● **What is being asked**: Can you lay out every line of the material below as a numbered list, leaving out blank lines?

╭─ Listed records

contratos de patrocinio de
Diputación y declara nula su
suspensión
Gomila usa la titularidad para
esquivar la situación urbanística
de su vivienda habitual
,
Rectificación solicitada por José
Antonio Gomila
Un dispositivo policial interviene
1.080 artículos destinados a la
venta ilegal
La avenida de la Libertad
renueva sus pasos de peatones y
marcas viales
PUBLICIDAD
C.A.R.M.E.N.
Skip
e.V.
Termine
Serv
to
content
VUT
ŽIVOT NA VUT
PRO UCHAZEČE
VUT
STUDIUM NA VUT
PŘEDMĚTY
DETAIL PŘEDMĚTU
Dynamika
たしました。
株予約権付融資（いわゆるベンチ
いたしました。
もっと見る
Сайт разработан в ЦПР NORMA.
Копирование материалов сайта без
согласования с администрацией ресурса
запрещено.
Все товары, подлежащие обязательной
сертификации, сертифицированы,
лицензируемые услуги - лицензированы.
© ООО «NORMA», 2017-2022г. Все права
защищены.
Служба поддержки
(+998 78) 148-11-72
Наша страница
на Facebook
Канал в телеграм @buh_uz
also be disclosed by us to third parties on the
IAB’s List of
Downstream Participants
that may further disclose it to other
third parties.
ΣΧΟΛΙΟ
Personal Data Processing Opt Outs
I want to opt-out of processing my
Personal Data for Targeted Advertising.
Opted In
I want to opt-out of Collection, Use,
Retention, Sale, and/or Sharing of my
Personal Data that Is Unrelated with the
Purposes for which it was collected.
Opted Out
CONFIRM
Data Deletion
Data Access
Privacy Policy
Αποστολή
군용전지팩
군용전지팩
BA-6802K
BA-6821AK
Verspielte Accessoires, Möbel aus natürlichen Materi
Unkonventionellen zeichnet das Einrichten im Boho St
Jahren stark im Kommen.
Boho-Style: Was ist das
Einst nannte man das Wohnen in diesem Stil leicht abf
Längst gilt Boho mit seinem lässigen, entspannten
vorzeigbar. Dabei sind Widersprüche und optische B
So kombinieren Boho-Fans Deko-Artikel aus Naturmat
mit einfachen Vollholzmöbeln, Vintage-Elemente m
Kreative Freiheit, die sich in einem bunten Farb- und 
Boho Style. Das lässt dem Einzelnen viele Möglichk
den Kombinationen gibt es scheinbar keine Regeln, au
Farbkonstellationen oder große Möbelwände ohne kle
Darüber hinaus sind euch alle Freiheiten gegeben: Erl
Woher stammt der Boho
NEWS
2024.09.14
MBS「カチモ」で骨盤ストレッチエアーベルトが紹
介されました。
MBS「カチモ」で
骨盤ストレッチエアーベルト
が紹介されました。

╰─

● **Reply to the task**:
1. contratos de patrocinio de
2. Diputación y declara nula su
3. suspensión
4. Gomila usa la titularidad para
5. esquivar la situación urbanística
6. de su vivienda habitual
7. ,
8. Rectificación solicitada por José
9. Antonio Gomila
10. Un dispositivo policial interviene
11. 1.080 artículos destinados a la
12. venta ilegal
13. La avenida de la Libertad
14. renueva sus pasos de peatones y
15. marcas viales
16. PUBLICIDAD
17. C.A.R.M.E.N.
18. Skip
19. e.V.
20. Termine
21. Serv
22. to
23. content
24. VUT
25. ŽIVOT NA VUT
26. PRO UCHAZEČE
27. VUT
28. STUDIUM NA VUT
29. PŘEDMĚTY
30. DETAIL PŘEDMĚTU
31. Dynamika
32. たしました。
33. 株予約権付融資（いわゆるベンチ
34. いたしました。
35. もっと見る
36. Сайт разработан в ЦПР NORMA.
37. Копирование материалов сайта без
38. согласования с администрацией ресурса
39. запрещено.
40. Все товары, подлежащие обязательной
41. сертификации, сертифицированы,
42. лицензируемые услуги - лицензированы.
43. © ООО «NORMA», 2017-2022г. Все права
44. защищены.
45. Служба поддержки
46. (+998 78) 148-11-72
47. Наша страница
48. на Facebook
49. Канал в телеграм @buh_uz
50. also be disclosed by us to third parties on the
51. IAB’s List of
52. Downstream Participants
53. that may further disclose it to other
54. third parties.
55. ΣΧΟΛΙΟ
56. Personal Data Processing Opt Outs
57. I want to opt-out of processing my
58. Personal Data for Targeted Advertising.
59. Opted In
60. I want to opt-out of Collection, Use,
61. Retention, Sale, and/or Sharing of my
62. Personal Data that Is Unrelated with the
63. Purposes for which it was collected.
64. Opted Out
65. CONFIRM
66. Data Deletion
67. Data Access
68. Privacy Policy
69. Αποστολή
70. 군용전지팩
71. 군용전지팩
72. BA-6802K
73. BA-6821AK
74. Verspielte Accessoires, Möbel aus natürlichen Materi
75. Unkonventionellen zeichnet das Einrichten im Boho St
76. Jahren stark im Kommen.
77. Boho-Style: Was ist das
78. Einst nannte man das Wohnen in diesem Stil leicht abf
79. Längst gilt Boho mit seinem lässigen, entspannten
80. vorzeigbar. Dabei sind Widersprüche und optische B
81. So kombinieren Boho-Fans Deko-Artikel aus Naturmat
82. mit einfachen Vollholzmöbeln, Vintage-Elemente m
83. Kreative Freiheit, die sich in einem bunten Farb- und 
84. Boho Style. Das lässt dem Einzelnen viele Möglichk
85. den Kombinationen gibt es scheinbar keine Regeln, au
86. Farbkonstellationen oder große Möbelwände ohne kle
87. Darüber hinaus sind euch alle Freiheiten gegeben: Erl
88. Woher stammt der Boho
89. NEWS
90. 2024.09.14
91. MBS「カチモ」で骨盤ストレッチエアーベルトが紹
92. 介されました。
93. MBS「カチモ」で
94. 骨盤ストレッチエアーベルト
95. が紹介されました。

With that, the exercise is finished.